Author: Ocean Vuong
Genre: Fiction
Blurb: On Earth We're Briefly Gorgeous is a letter from a son to a mother who cannot read. Written when the speaker, Little Dog, is in his late twenties, the letter unearths a family's history that began before he was born — a history whose epicenter is rooted in Vietnam — and serves as a doorway into parts of his life his mother has never known, all of it leading to an unforgettable revelation. At once a witness to the fraught yet undeniable love between a single mother and her son, it is also a brutally honest exploration of race, class, and masculinity. Asking questions central to our American moment, immersed as we are in addiction, violence, and trauma, but undergirded by compassion and tenderness, On Earth We're Briefly Gorgeous is as much about the power of telling one's own story as it is about the obliterating silence of not being heard.
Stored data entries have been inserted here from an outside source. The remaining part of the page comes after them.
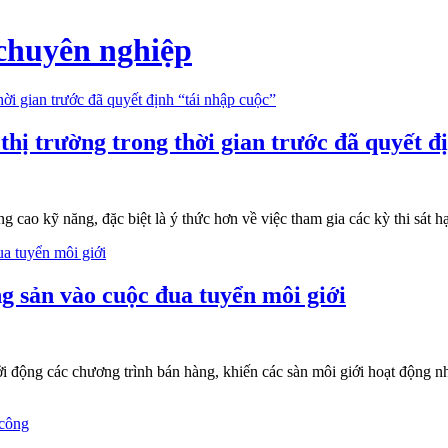
 chuyên nghiệp
hị trường trong thời gian trước đã quyết đị
g cao kỹ năng, đặc biệt là ý thức hơn về việc tham gia các kỳ thi sát h
ng sản vào cuộc đua tuyển môi giới
hởi động các chương trình bán hàng, khiến các sàn môi giới hoạt động 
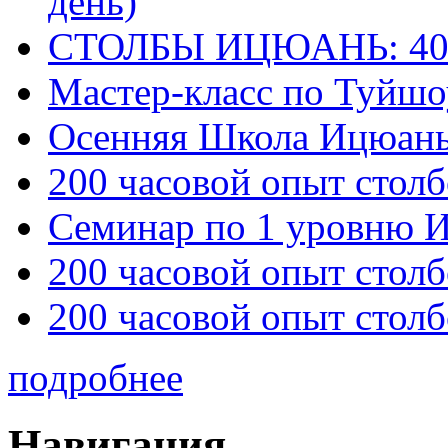
день)
СТОЛБЫ ИЦЮАНЬ: 40
Мастер-класс по Туйш
Осенняя Школа Ицюан
200 часовой опыт столб
Семинар по 1 уровню 
200 часовой опыт столб
200 часовой опыт столб
подробнее
Навигация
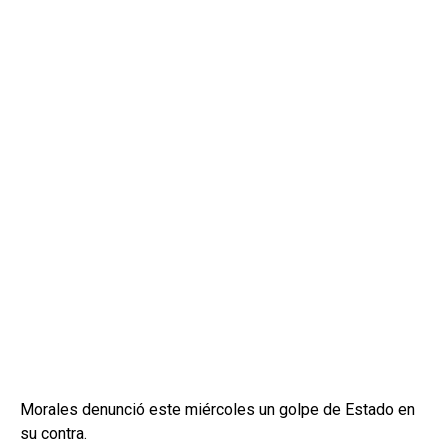
Morales denunció este miércoles un golpe de Estado en
su contra.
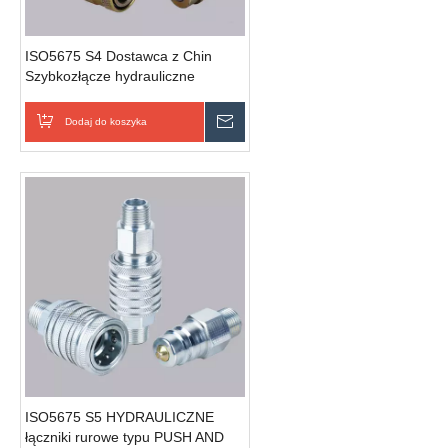
ISO5675 S4 Dostawca z Chin
Szybkozłącze hydrauliczne
Podłączyć złącza ciśnieniowe
Dodaj do koszyka
Wyślij zapytanie
ISO5675 S5 HYDRAULICZNE
łączniki rurowe typu PUSH AND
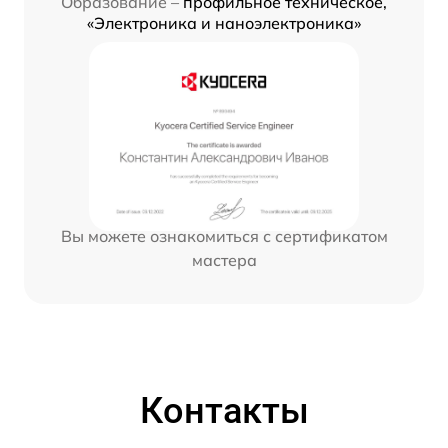
Образование –
профильное техническое,
«Электроника и наноэлектроника»
Вы можете ознакомиться с сертификатом
мастера
Контакты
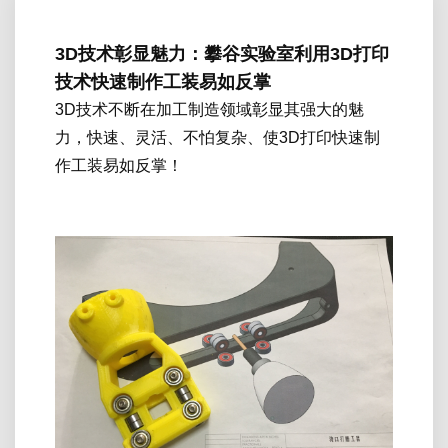
3D技术彰显魅力：攀谷实验室利用3D打印
技术快速制作工装易如反掌
3D技术不断在加工制造领域彰显其强大的魅
力，快速、灵活、不怕复杂、使3D打印快速制
作工装易如反掌！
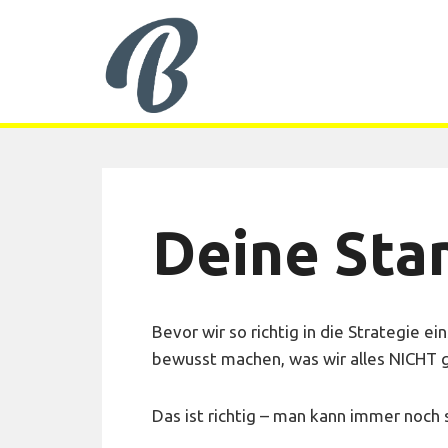
Deine St
Bevor wir so richtig in die Strategie e
bewusst machen, was wir alles NICHT
Das ist richtig – man kann immer noch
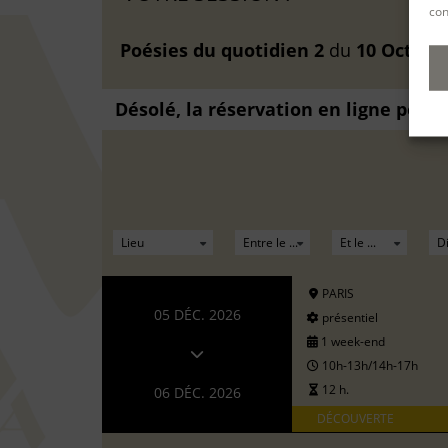
con
Poésies du quotidien 2
du
10 Oct. 20
Désolé, la réservation en ligne pour
PARIS
05 DÉC. 2026
présentiel
1 week-end
10h-13h/14h-17h
12 h.
06 DÉC. 2026
DÉCOUVERTE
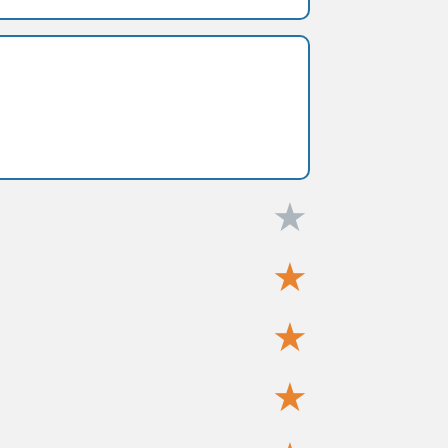
★
★
★
★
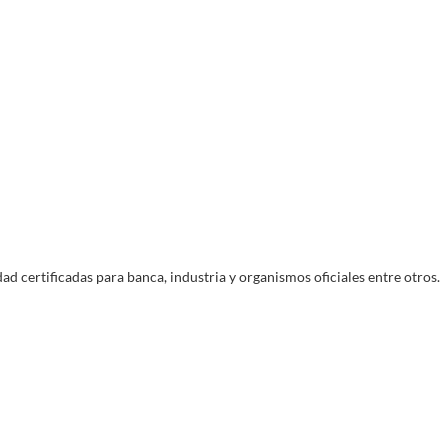
Devoluciones
o
Entregas
14 días para devolver tu pedido en tienda
guro
Entregas en días laborales
física
ad certificadas para banca, industria y organismos oficiales entre otros.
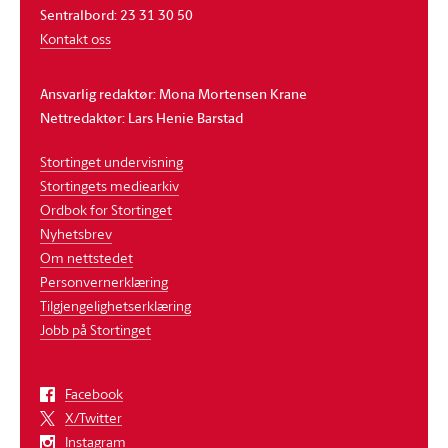
Sentralbord: 23 31 30 50
Kontakt oss
Ansvarlig redaktør: Mona Mortensen Krane
Nettredaktør: Lars Henie Barstad
Stortinget undervisning
Stortingets mediearkiv
Ordbok for Stortinget
Nyhetsbrev
Om nettstedet
Personvernerklæring
Tilgjengelighetserklæring
Jobb på Stortinget
Facebook
X/Twitter
Instagram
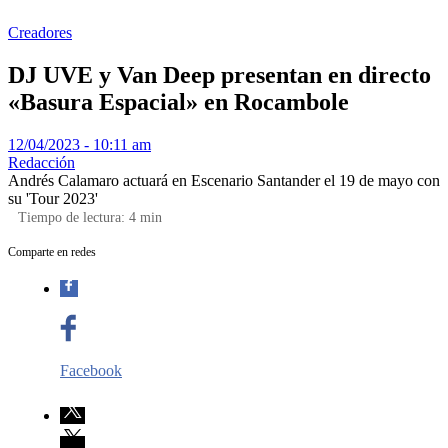
Creadores
DJ UVE y Van Deep presentan en directo
«Basura Espacial» en Rocambole
12/04/2023 - 10:11 am
Redacción
Andrés Calamaro actuará en Escenario Santander el 19 de mayo con
su 'Tour 2023'
Tiempo de lectura:
4
min
Comparte en redes
Facebook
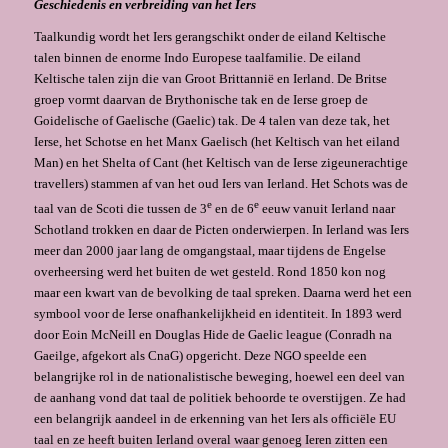
Geschiedenis en verbreiding van het Iers
Taalkundig wordt het Iers gerangschikt onder de eiland Keltische
talen binnen de enorme Indo Europese taalfamilie. De eiland
Keltische talen zijn die van Groot Brittannië en Ierland. De Britse
groep vormt daarvan de Brythonische tak en de Ierse groep de
Goidelische of Gaelische (Gaelic) tak. De 4 talen van deze tak, het
Ierse, het Schotse en het Manx Gaelisch (het Keltisch van het eiland
Man) en het Shelta of Cant (het Keltisch van de Ierse zigeunerachtige
travellers) stammen af van het oud Iers van Ierland. Het Schots was de
e
e
taal van de Scoti die tussen de 3
en de 6
eeuw vanuit Ierland naar
Schotland trokken en daar de Picten onderwierpen. In Ierland was Iers
meer dan 2000 jaar lang de omgangstaal, maar tijdens de Engelse
overheersing werd het buiten de wet gesteld. Rond 1850 kon nog
maar een kwart van de bevolking de taal spreken. Daarna werd het een
symbool voor de Ierse onafhankelijkheid en identiteit. In 1893 werd
door Eoin McNeill en Douglas Hide de Gaelic league (Conradh na
Gaeilge, afgekort als CnaG) opgericht. Deze NGO speelde een
belangrijke rol in de nationalistische beweging, hoewel een deel van
de aanhang vond dat taal de politiek behoorde te overstijgen. Ze had
een belangrijk aandeel in de erkenning van het Iers als officiële EU
taal en ze heeft buiten Ierland overal waar genoeg Ieren zitten een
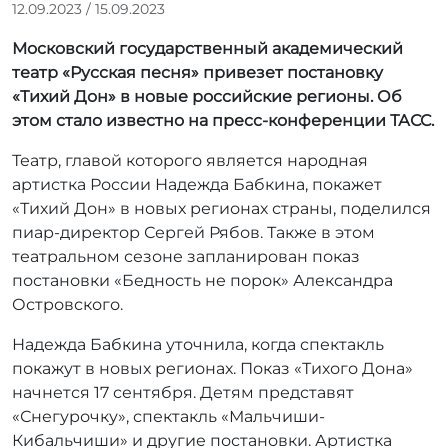
А
12.09.2023
/
15.09.2023
в
Московский государственный академический
т
о
театр «Русская песня» привезет постановку
р
«Тихий Дон» в новые российские регионы.
Об
:
этом стало известно на пресс-конференции ТАСС.
r
r
Театр, главой которого является народная
_
артистка России Надежда Бабкина, покажет
a
«Тихий Дон» в новых регионах страны, поделился
d
пиар-директор Сергей Рябов. Также в этом
m
театральном сезоне запланирован показ
i
постановки «Бедность не порок» Александра
n
Островского.
Надежда Бабкина уточнила, когда спектакль
покажут в новых регионах. Показ «Тихого Дона»
начнется 17 сентября. Детям представят
«Снегурочку», спектакль «Мальчиши-
Кибальчиши» и другие постановки. Артистка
Me: I've heard Ocean Vuong's name again and again now for a couple of years. I'm so glad I finally got to sit down and read one of his works- especially a book as beautiful and heartbreaking as this one.
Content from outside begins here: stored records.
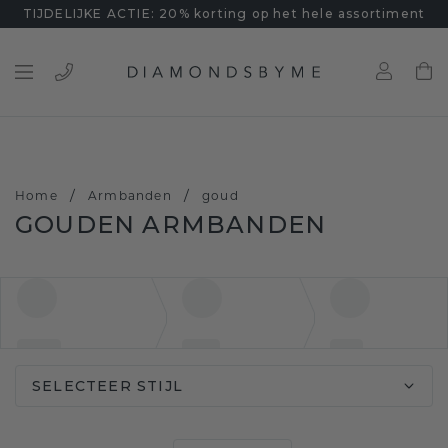
TIJDELIJKE ACTIE: 20% korting op het hele assortiment
/
/
Home
Armbanden
goud
GOUDEN ARMBANDEN
SELECTEER STIJL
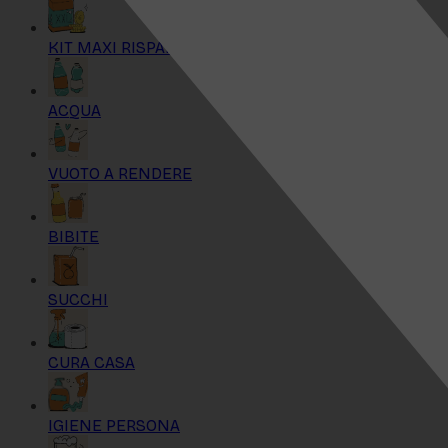
KIT MAXI RISPARMIO
ACQUA
VUOTO A RENDERE
BIBITE
SUCCHI
CURA CASA
IGIENE PERSONA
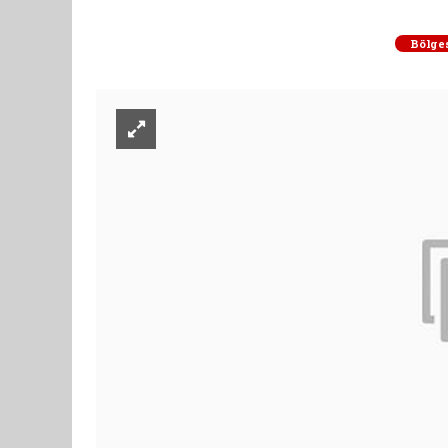
Bölge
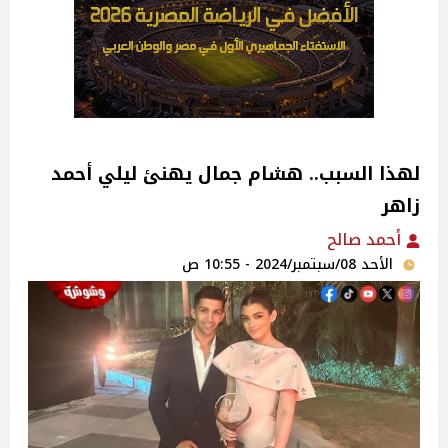
لهذا السبب.. هشام جمال يهنئ ليلي أحمد
زاهر
أحمد صالح
الأحد 08/سبتمبر/2024 - 10:55 ص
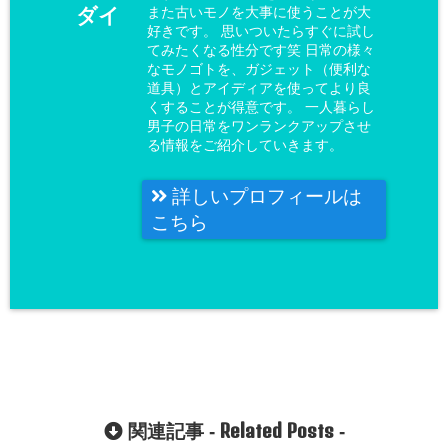
ダイ
また古いモノを大事に使うことが大
好きです。 思いついたらすぐに試し
てみたくなる性分です笑 日常の様々
なモノゴトを、ガジェット（便利な
道具）とアイディアを使ってより良
くすることが得意です。 一人暮らし
男子の日常をワンランクアップさせ
る情報をご紹介していきます。
詳しいプロフィールは
こちら
Related Posts
関連記事 -
-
The Ups: I know Ocean Vuong established his career first as a poet, and I feel like this book is just proof of the amazing stuff that happens when writers work across genres. I was struck from the first page by the language. It's so lyrical and descriptive, with the most delicate images. Each idea/paragraph/story is short, not really falling within the confines of a "chapter." It's more just like a collection of moments and descriptions, and I thought it was absolutely amazing. Because the beautiful descriptions didn't continue for pages on pages of narrative, it made it so easy to read.
I also loved how along with that, there wasn't really a constant plot/thread and yet I learned more and more as a reader about Vuong's life. In the beginning, it seemed like the book was jumping around from scene to scene, just showing the relationship of Vuong and his mom. But as it went on, there were more constant plot points and other figures that came in, and the book jumped across years of time as well. I think what allowed it to be a coherent work was how Vuong didn't try to force any sort of story; instead, his story was revealed through a bunch of different avenues.
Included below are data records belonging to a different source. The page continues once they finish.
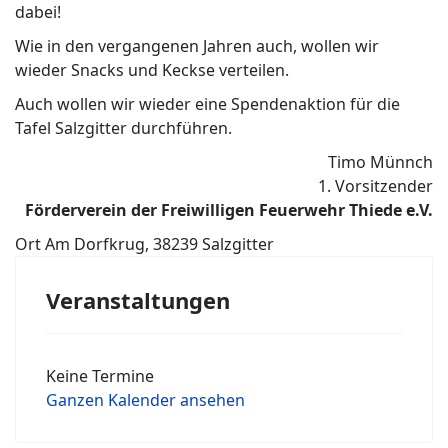
dabei!
Wie in den vergangenen Jahren auch, wollen wir
wieder Snacks und Keckse verteilen.
Auch wollen wir wieder eine Spendenaktion für die
Tafel Salzgitter durchführen.
Timo Münnch
1. Vorsitzender
Förderverein der Freiwilligen Feuerwehr Thiede e.V.
Ort
Am Dorfkrug, 38239 Salzgitter
Veranstaltungen
Keine Termine
Ganzen Kalender ansehen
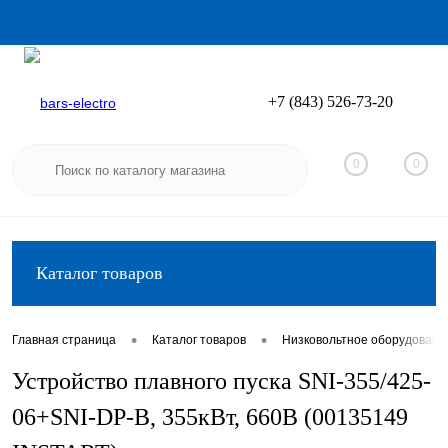
+7 (843) 526-73-20
Вход
Регистрация
0
0
Каталог товаров
•
•
Главная страница
Каталог товаров
Низковольтное оборудовани
Устройство плавного пуска SNI-355/425-
06+SNI-DP-B, 355кВт, 660В (00135149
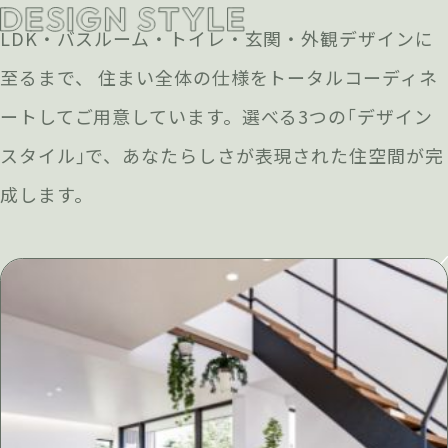
LDK・バスルーム・トイレ・玄関・外観デザインに
至るまで、 住まい全体の仕様をトータルコーディネ
ートしてご用意しています。選べる3つの｢デザイン
スタイル｣で、あなたらしさが表現された住空間が完
成します。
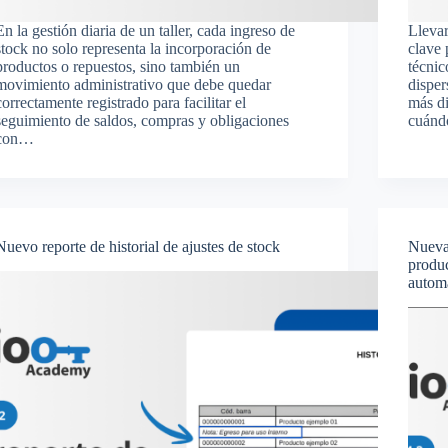
En la gestión diaria de un taller, cada ingreso de
Llevar
stock no solo representa la incorporación de
clave 
productos o repuestos, sino también un
técnic
movimiento administrativo que debe quedar
disper
correctamente registrado para facilitar el
más di
seguimiento de saldos, compras y obligaciones
cuánd
con…
Nuevo reporte de historial de ajustes de stock
Nueva
produc
autom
The book deals with a lot of pain. It brings in generational trauma, abuse, racism, and drug usage. At times, the amount of sadness that it discusses could have felt overwhelming. But Vuong always kept the story grounded in specific people and places. It was his mother, or Trevor, or someone we got to know that would be affected by these things. The people were more than their pain and that's what made it bearable for Vuong and for the reader. He expressed that so well.
The Downs: I think partially because the story revolved more around these flashes of images and relationships, the ending didn't impact me as much. It was really gorgeous but I think there was still a distance (probably intended!) from the characters like Vuong's mom and Trevor that made the ending a little less personal. At the end, the general feeling was more that I had loved the experience of reading and interacting with such beautiful language and story but less that I had really connected with Vuong's world.
Rating: 4 kisses!
What is a country but a borderless sentence, a life?
To love something, then, is to name it after something so worthless it might be left untouched- and alive.
It has started to rain; the dirt around the woman's bare feet is flecked with red-brown quotation marks- her body a thing spoken with.